O jogador assume o papel do Dr. Frederick Russel, um cientista especialista em desenvolvimento de IAs e com forte inspirações em áreas da neurociência e psicologia. Russel é um dos responsáveis pelo desenvolvimento de uma tecnologia chamada Dreamwalker – um procedimento que transporta o usuário para memórias de uma pessoa e permite “explorar” essa lembrança, tanto em níveis objetivos quanto subjetivos.
No estado objetivo, a memória é reconstruída literalmente da forma como a pessoa se lembrava. Isso inclui, como era de se esperar, imperfeições e outros “glitches” que se manifestam de diversas formas na reconstrução. Já no estado subjetivo (e aqui entra uma das grandes sacadas do jogo), a memória possui traços latentes do que a pessoa estava sentido naquele momento; emoções se manifestam em outros objetos, pessoas e animais, não mostrando necessariamente o que de fato aconteceu ali. Muitas das reconstruções subjetivas possuem um toque de surrealismo e absurdo, cabendo ao jogador interpretar o que está sendo apresentado.
Essa tecnologia é ambiciosa, revolucionária e eticamente questionável. Nas mãos erradas, nem mesmo em nossas memórias estaremos seguros, e é esse o ponto que The Signifier traz à luz – o avanço tecnológico sem preceitos éticos se torna perigoso e predatório. Falando um pouco da história do game, Russel é contatado por um investigador para auxiliar em um caso fora do comum: a morte da vice presidente de uma das empresas de tecnologia mais importantes do mundo (na lore do jogo).
O doutor então precisa da ajuda de sua assistente virtual Eve para executar o Dreamwalker e reviver as últimas memórias dela, juntando as pistas e entender o que realmente aconteceu durante a morte da empresária. Foi um assassinato? Suicídio? As memórias inicialmente indicam que mais uma pessoa estava presente durante a morte, embora a reconstrução de suas memórias esteja confusa e embaçada. O estado subjetivo revela ainda mais pistas sobre como ela estava naquele momento – agitada e ciente de alguma coisa errada estaria para acontecer.
Cabe então ao cientista desvendar esse mistério enquanto explora ainda mais a fundo a vida da empresária e liga os pontos sobre várias perguntas referentes acerca de sua morte. O jogo é carregado de logs de áudio e vídeos que exemplificam mais sobre a tecnologia e os avanços de IA nas últimas décadas que culminaram na criação do Dreamwalker, incluindo demos e palestras de Russel sobre a tecnologia e um passo-a-passo de como Eve funciona.

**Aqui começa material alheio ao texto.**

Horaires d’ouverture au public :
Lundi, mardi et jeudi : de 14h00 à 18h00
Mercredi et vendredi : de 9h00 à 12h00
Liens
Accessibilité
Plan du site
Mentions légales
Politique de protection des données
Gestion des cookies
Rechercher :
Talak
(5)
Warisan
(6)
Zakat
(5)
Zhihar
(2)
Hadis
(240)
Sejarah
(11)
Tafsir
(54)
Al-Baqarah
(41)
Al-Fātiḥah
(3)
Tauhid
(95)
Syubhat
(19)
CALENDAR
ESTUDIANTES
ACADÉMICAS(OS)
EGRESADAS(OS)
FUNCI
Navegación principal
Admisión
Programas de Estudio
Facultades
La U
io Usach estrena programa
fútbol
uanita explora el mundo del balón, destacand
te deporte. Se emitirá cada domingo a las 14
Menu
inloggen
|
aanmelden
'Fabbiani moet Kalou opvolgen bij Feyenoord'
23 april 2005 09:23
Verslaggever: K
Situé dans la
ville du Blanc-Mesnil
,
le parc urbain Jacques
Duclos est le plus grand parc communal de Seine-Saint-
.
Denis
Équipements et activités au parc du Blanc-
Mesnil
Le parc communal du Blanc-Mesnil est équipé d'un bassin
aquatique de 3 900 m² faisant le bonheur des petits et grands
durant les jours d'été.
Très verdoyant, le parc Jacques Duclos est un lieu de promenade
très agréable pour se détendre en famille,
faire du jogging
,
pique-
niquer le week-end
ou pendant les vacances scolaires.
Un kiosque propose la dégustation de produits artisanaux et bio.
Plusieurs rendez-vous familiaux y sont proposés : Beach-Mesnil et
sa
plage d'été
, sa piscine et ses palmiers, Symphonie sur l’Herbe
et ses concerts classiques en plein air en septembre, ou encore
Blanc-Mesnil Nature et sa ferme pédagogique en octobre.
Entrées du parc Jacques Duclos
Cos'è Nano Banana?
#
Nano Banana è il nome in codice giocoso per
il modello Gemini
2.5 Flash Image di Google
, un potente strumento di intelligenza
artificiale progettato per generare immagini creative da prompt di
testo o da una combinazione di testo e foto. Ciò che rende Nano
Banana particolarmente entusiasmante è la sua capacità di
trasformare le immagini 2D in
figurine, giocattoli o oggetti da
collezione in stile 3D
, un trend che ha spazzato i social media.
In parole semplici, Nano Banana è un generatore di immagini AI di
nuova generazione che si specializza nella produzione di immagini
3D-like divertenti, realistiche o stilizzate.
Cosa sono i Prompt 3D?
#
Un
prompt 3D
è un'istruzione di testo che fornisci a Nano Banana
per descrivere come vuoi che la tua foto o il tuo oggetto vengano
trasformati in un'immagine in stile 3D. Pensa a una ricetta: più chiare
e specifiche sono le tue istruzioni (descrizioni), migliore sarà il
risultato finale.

Embora a exploração das memórias seja uma viagem surreal ao inconsciente humano, quando traduzimos isso ao gameplay, The Signifier cai em alguns problemas recorrentes que videogames com enfoque em quebra-cabeças caem geralmente: ficar indo e voltando em diferentes memórias até achar uma pista importante que te faça progredir no jogo. Pelo aspecto investigativo e exploratório do game em ambientes que parecem ter saído de uma pintura, ficar perdido não é uma ponto muito agradável.
Ainda sim, The Signifier toca em pontos importantes que devem ser pauta de discussões acaloradas nos próximos anos, um impasse ético sobre o futuro da inteligência artificial, seus avanços e malefícios para nós como sociedade. Para os amantes de IAs, behaviorismo e neurociência, The Signifier é um prato cheio – um jogo que se apropria muito bem do medium para contar uma história que está mais real do que pensamos.
A versão que joguei foi a Director’s Cut, que acrescenta novos finais, memórias, diálogos e uma expansão da narrativa e dos personagens. O game também teve uma melhoria na performance em PCs mais básicos e conta com algumas modificações de gameplay também. The Signifier Director’s Cut está disponível no Steam por R$ 37,99.